France's Health Authority Advocates for Quality of Life Assessment in End-of-Life Legislation
The Haute Autorité de Santé calls for a focus on quality of remaining life as discussions on assisted dying legislation resume.
The Haute Autorité de Santé (HAS) in France has issued a statement emphasizing the need to evaluate the 'quality of remaining life' rather than the 'quantity' when considering eligibility for assisted dying.
This recommendation comes amid ongoing discussions about end-of-life legislation, which are set to resume on May 12 in the National Assembly.
The government, led by Prime Minister François Bayrou, has presented two distinct legislative proposals: one focused on palliative care and the other on active assistance in dying.
In its recent advisory report, the HAS has indicated a lack of medical consensus on the definitions of 'engaged vital prognosis' for the medium term and the concept of 'advanced phase' of a disease.
According to HAS President Professor Lionel Collet, initial definitions of short-term life expectancy, as established under the Léonetti law, are clear, but there is significant ambiguity regarding assessments extending beyond that timeframe.
Collet highlighted the challenges of determining the life expectancy of patients with multiple pathologies on a case-by-case basis, noting that it is not feasible to make broad prognostic predictions.
The HAS undertook the study with assistance from a committee of experts, reviewing scientific literature and international legislation while also consulting with specialists from both France and abroad.
Their findings revealed no alternative criteria could be effectively identified under more satisfactory conditions.
The authority reiterated the absence of 'scientific certainty' regarding individual prognosis assessments, advocating for a collaborative deliberation process that is centered around the patient prior to any request for assisted dying.
This ongoing 'process of discussion' would incorporate patient perspectives alongside those of their caregivers and healthcare professionals, facilitating recognition of the 'existential and social dimensions of suffering.' In this context, the HAS stressed the importance of comprehensive training for healthcare providers in communication and dialogue surrounding end-of-life issues.
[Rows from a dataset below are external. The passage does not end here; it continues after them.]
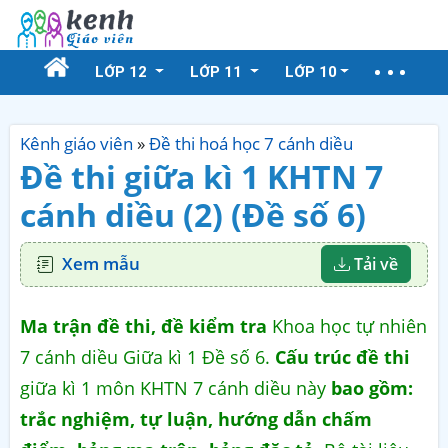
LỚP 12
LỚP 11
LỚP 10
Kênh giáo viên
»
Đề thi hoá học 7 cánh diều
Đề thi giữa kì 1 KHTN 7
cánh diều (2) (Đề số 6)
Xem mẫu
Tải về
Ma trận đề thi, đề kiểm tra
Khoa học tự nhiên
7 cánh diều Giữa kì 1 Đề số 6.
Cấu trúc đề thi
giữa kì 1 môn KHTN 7 cánh diều này
bao gồm:
trắc nghiệm, tự luận, hướng dẫn chấm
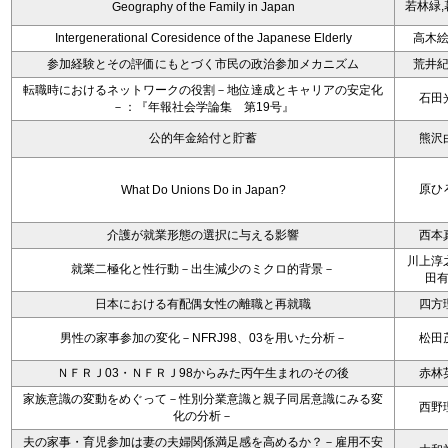
若林緑,
Geography of the Family in Japan
Intergenerational Coresidence of the Japanese Elderly
高木
参加経験とその評価にもとづく市民の政治参加メカニズム
荒井
転職時におけるネットワークの役割－地位達成とキャリアの安定化
石田
－：『年報社会学論集 第19号』
公的年金給付と貯蓄
熊沢
原ひ
What Do Unions Do in Japan?
介護が就業形態の選択に与える影響
西本
川上淳
就業二極化と性行動－出生減少のミクロ的背景－
田
日本における有配偶女性の離職と再就職
四方
男性の家事参加の変化－NFRJ98、03を用いた分析－
松田
ＮＦＲＪ03・ＮＦＲＪ98からみた丙午生まれのその後
赤林
家族意識の変動をめぐって－性別分業意識と親子同居意識にみる変
西野
化の分析－
夫の家事・育児参加は妻の夫婦関係満足感を高めるか？－雇用不安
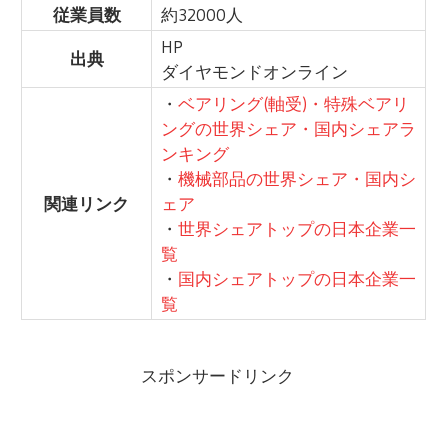
従業員数
約32000人
HP
出典
ダイヤモンドオンライン
・
ベアリング(軸受)・特殊ベアリ
ングの世界シェア・国内シェアラ
ンキング
・
機械部品の世界シェア・国内シ
関連リンク
ェア
・
世界シェアトップの日本企業一
覧
・
国内シェアトップの日本企業一
覧
スポンサードリンク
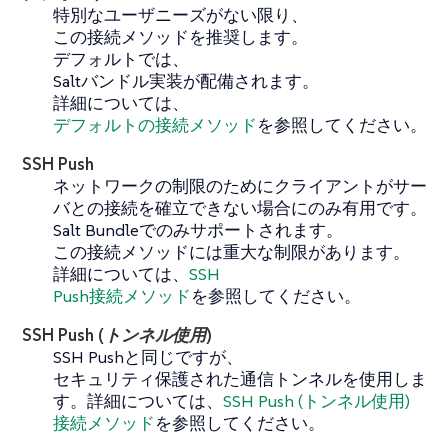
特別なユーザニーズがない限り、
この接続メソッドを推奨します。
デフォルトでは、
Saltバンドル実装が配備されます。
詳細については、
デフォルトの接続メソッド
を参照してください。
SSH Push
ネットワークの制限のためにクライアントがサー
バとの接続を確立できない場合にのみ有用です。
Salt Bundleでのみサポートされます。
この接続メソッドには重大な制限があります。
詳細については、
SSH
Push接続メソッド
を参照してください。
SSH Push (トンネル使用)
SSH Pushと同じですが、
セキュリティ保護された通信トンネルを使用しま
す。詳細については、
SSH Push (トンネル使用)
接続メソッド
を参照してください。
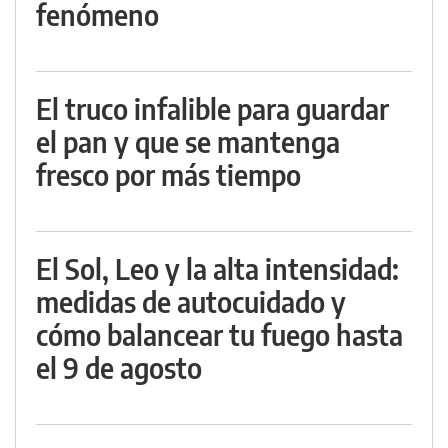
fenómeno
El truco infalible para guardar
el pan y que se mantenga
fresco por más tiempo
El Sol, Leo y la alta intensidad:
medidas de autocuidado y
cómo balancear tu fuego hasta
el 9 de agosto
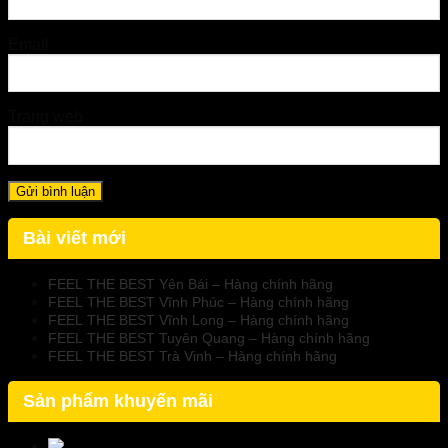
Email
Trang web
Bài viết mới
FEEL THE BEST Yên Bái – Hàng chính hãng
FEEL THE BEST Vĩnh Phúc – Hàng chính hãng
FEEL THE BEST Vĩnh Long – Hàng chính hãng
FEEL THE BEST Tuyên Quang – Hàng chính hãng
FEEL THE BEST Trà Vinh – Hàng chính hãng
Sản phẩm khuyến mãi
NormoVein - Kem Thoa Hỗ Trợ Suy Giãn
This training is pivotal to prevent 'unreasonable obstinacy,' which can lead to futile life situations for patients.
The current practices regarding prognostic assessments are influenced by numerous factors that can evolve, leading to evaluations that lack reliability and carry a notable degree of uncertainty.
According to the HAS, any attempt to set an individual prognosis is fraught with risk and tends to overlook the unique therapeutic and individual factors that influence a patient's condition.
Additionally, the authority noted that no European country has adopted a time-based criterion in their definitions of medium term prognosis; some jurisdictions, like Quebec, have even abandoned such measures following initial applications.
Previously, the notion of a vital prognosis engaged for the 'medium term' was included in legislative proposals related to patient support and end-of-life considerations presented by Catherine Vautrin, though discussions were halted following the dissolution of the National Assembly.
Critically assessed and deemed vague, this language was subsequently removed.
In addressing the concept of an 'advanced phase' (or terminal phase) of a disease, the HAS clarified that it does not primarily refer to the timeline of impending death but rather to the trajectory of the patient's health condition.
The organization characterized this phase as 'the onset of an irreversible process marked by the deterioration of the patient's health, which affects their quality of life.' In conclusion, while the HAS acknowledged the impossibility of establishing predictions regarding the quantity of remaining life, it highlighted the potential of employing anticipatory measures focused on assessing the quality of life that remains, irrespective of the outcomes of parliamentary debates.